7. Cykl o detektywie Erlendurze Sveinssonie, Arnaldur Indriðason
Powszechne zainteresowanie kryminałem skandynawskim przypomina zbiorowe upodobanie do zupy kalafiorowej – nieznośnej, jeśli podaje się ją zbyt często. Islandzki pisarz różni się jednak od swoich kolegów po fachu. Zamiast wcielać się antropologa, socjologa czy kulturoznawcę, buduje nastrój, tworzy wiarygodne postaci i psychologicznie wciągające historie. Erlendur Sveinsson jest postacią skomplikowaną, wzbudzającą empatię, a jego mroczna przeszłość z powieści na powieść intryguje nie mniej niż kolejne rozwiązywane przez detektywa zagadki. Indriðason prezentuje przy tym poruszające studium samotności w otoczeniu surowej i klaustrofobicznej Islandii. Nie sposób sięoprzeć.
6. „To nie jest kraj dla starych ludzi” Cormac McCarthy
Amerykańską opowieść o pościgach i narkotykowych porachunkach snuje McCarthy tak jak zwykle – surowo, zwięźle, po męsku. Można złośliwie stwierdzić, że na opis fabuły składają się same czasowniki. Można równie złośliwie dodać, że takiego szacunku do życia swoich bohaterów nie powstydziłby się sam George R.R. Martin. Nie zmienia to faktu, że minimalizm środków wyjątkowo uwypukla brutalność świata, w którym zabić jest tak samo łatwo jak zapalić papierosa. Powieść tylko dla tych, którzy w prostocie dostrzegają siłę.

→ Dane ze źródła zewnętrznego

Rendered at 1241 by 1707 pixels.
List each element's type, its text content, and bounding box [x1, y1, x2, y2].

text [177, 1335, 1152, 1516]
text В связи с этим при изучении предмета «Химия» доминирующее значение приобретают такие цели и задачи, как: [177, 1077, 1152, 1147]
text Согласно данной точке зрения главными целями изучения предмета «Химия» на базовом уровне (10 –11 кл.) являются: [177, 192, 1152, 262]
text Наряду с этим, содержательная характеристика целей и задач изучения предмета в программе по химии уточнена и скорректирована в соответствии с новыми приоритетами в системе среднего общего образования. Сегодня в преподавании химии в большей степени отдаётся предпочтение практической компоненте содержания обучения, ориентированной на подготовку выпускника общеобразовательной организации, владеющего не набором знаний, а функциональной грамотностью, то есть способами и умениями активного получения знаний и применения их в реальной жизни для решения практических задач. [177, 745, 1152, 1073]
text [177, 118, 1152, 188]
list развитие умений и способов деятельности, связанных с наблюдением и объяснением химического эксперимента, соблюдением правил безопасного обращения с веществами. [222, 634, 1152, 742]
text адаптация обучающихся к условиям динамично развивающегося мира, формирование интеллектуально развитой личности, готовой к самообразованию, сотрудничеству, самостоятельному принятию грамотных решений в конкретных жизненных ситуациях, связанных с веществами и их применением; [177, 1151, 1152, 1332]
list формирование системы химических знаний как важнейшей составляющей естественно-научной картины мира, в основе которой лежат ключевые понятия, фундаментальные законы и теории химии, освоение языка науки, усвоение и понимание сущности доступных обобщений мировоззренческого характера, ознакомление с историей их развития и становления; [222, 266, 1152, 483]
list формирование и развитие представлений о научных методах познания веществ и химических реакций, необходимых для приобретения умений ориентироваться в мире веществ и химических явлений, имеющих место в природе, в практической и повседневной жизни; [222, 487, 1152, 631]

5. „Aleja samobójców” duetu Marek Krajewski i Mariusz Czubaj
Najbardziej rozpoznawalny polski autor kryminałów Marek Krajewski i laureat nagrody Wielkiego Kalibru za powieść „21:37” Mariusz Czubaj stworzyli kryminał o podwójnej sile rażenia. Osadzona w 2006 roku opowieść o nadkomisarzu Jarosławie Paterze stała się, jak na złość, wyjątkowo aktualna. Wszystko to za sprawą „problemu śmieciowego” dotykającego powieściowych Gdańszczan. Cóż, widocznie „stare śmieci nie rdzewieją”. Oprócz nieszczęsnych odpadów, w „Alei samobójców” dostajemy też Mundial, kilka gier hazardowych dla „seksistowskich twardzieli” oraz wcale interesującą zbrodnię – z oskalpowanym staruszkiem w roli głównej. Wszystko to okraszone błyskotliwym humorem i wzbogacone o nawiązania do popkultury. Ponadto książka posiada liczne walory… muzyczne. Warto pochłaniać tę lekturę przy akompaniamencie utworów słuchanych przez nadkomisarza. Bo gust ma, trzeba przyznać, niezły.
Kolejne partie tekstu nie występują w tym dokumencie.